I got a MA-plot which represents the differential expression between 2 conditions. I would like to know if there is an option or parameter which allows to "highlight" (I mean, if I put my cursor on a point, I get the ID of the gene) the MA-plot in the aim to identify genes/transcripts graphically?
library(SummarizedExperiment)
example(SummarizedExperiment) # replace with your DESeqDataSet
# Making up MA values, replace with your own calculations.
rowData(se)$M <- rnorm(nrow(se))
rowData(se)$A <- runif(nrow(se))
library(iSEE)
iSEE(se,
initialPanels=DataFrame(Name=c("Row data plot 1", "Row statistics table 1")),
rowDataArgs=DataFrame(XAxis="Row data", XAxisRowData="A", YAxis="M",
ColorBy="Feature name", ColorByRowTable="Row statistics table 1"),
rowStatArgs=DataFrame(SelectByPlot="Row data plot 1")
)
Each point and row represents a gene. You can click-and-drag to select a region on the plot, which will subset the table.

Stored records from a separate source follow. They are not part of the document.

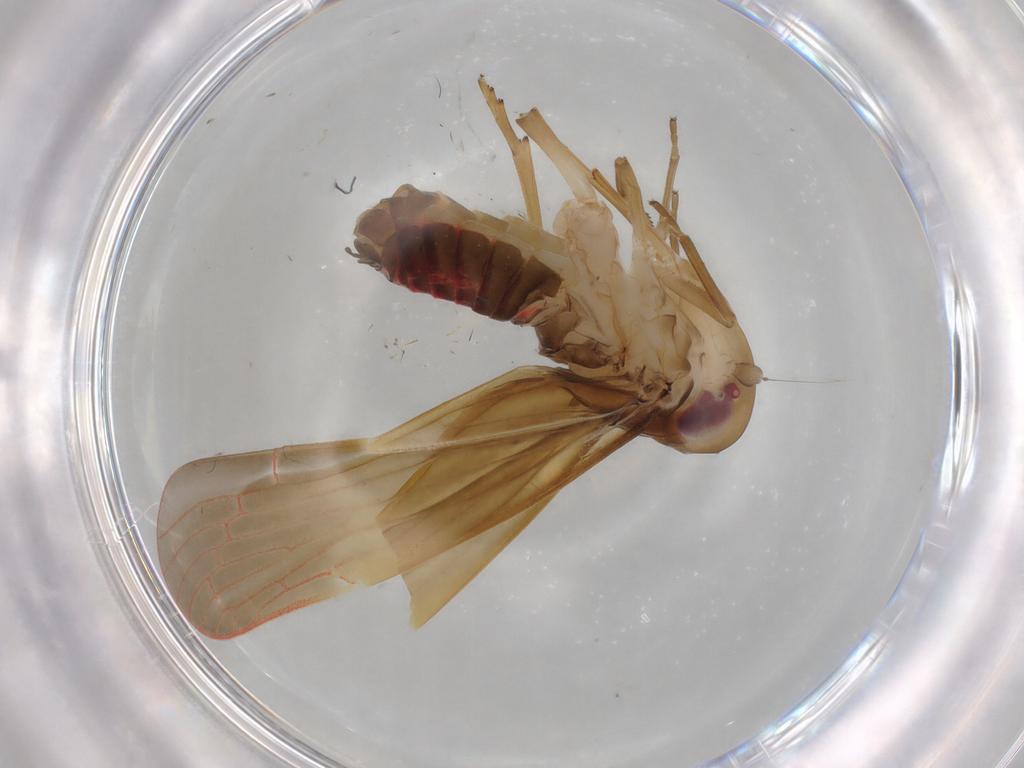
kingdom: Animalia
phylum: Arthropoda
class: Insecta
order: Hemiptera
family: Achilidae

Conversely, you can select a row of the table, and the corresponding point on the plot will be highlighted.
Yes, I'd recommend using one of the pre-built tools like iSEE as Aaron has shown above, or Glimma.
You can go from DESeq2 results object to Glimma with this code:
https://bioconductor.github.io/BiocWorkshops/rna-seq-data-analysis-with-deseq2.html#glimma
Thanks for answering me
I read the code you gave me . But I have a problem to run Glimma.
I ran Salmon between two conditions (A & B), and I get that data.frame :
baseMean log2FoldChange lfcSE
<numeric> <numeric> <numeric>
AT1G01010 58.4313040850511 0.387817382909098 0.415319944650195
AT1G01020 221.929555567517 -0.215831601229426 0.262775633128989
AT1G01030 24.2693564808164 2.08259116874253 0.654976179301218
AT1G01040 804.065439938776 -0.510300448552509 0.167267756234671
AT1G01050 1095.19908132151 -0.888760172606495 0.159163410224384
... ... ... ...
ATMG01350 11.6146233340637 -6.4060020185781 1.54287821788877
ATMG01360 312.329206615952 -6.08716476356416 0.427978738216445
ATMG01370 71.8795298175991 -3.19588443444243 0.510936254993291
ATMG01400 2.89085455189266 -4.42665737631082 2.33210219164214
ATMG01410 7.16022108927287 -3.70237557818368 1.40672285534101
stat pvalue padj
<numeric> <numeric> <numeric>
AT1G01010 0.933779819401013 0.350417481416073 0.424919820701641
AT1G01020 -0.821353177459496 0.411445125677856 0.488129457129386
AT1G01030 3.17964413753858 0.00147456014660824 0.0030268044375256
AT1G01040 -3.05079986746863 0.00228232648131296 0.00454822401655851
AT1G01050 -5.58394778896447 2.35119317247797e-08 8.66510848641381e-08
... ... ... ...
ATMG01350 -4.15198163037384 3.29608724558569e-05 8.55851852981895e-05
ATMG01360 -14.223054137997 6.59123424128476e-46 1.83681547598187e-44
ATMG01370 -6.25495725388364 3.97624804959395e-10 1.72744701555765e-09
ATMG01400 -1.89814039546603 0.0576775900576052 0.0873928053299736
ATMG01410 -2.63191542252022 0.00849049964125083 0.0153469288410473
My problem is that I have only 6 columns. In the Glimma's code, there is a command line :
"symbol" corresponds with a 7th column of the data.frame from the exemple, where each symbol is the abbrevation of the genes.
Can I run Glimma only with my data frame?
I think you can skip symbol, that's just an extra. But if you encounter problems, check the Glimma vignette as well.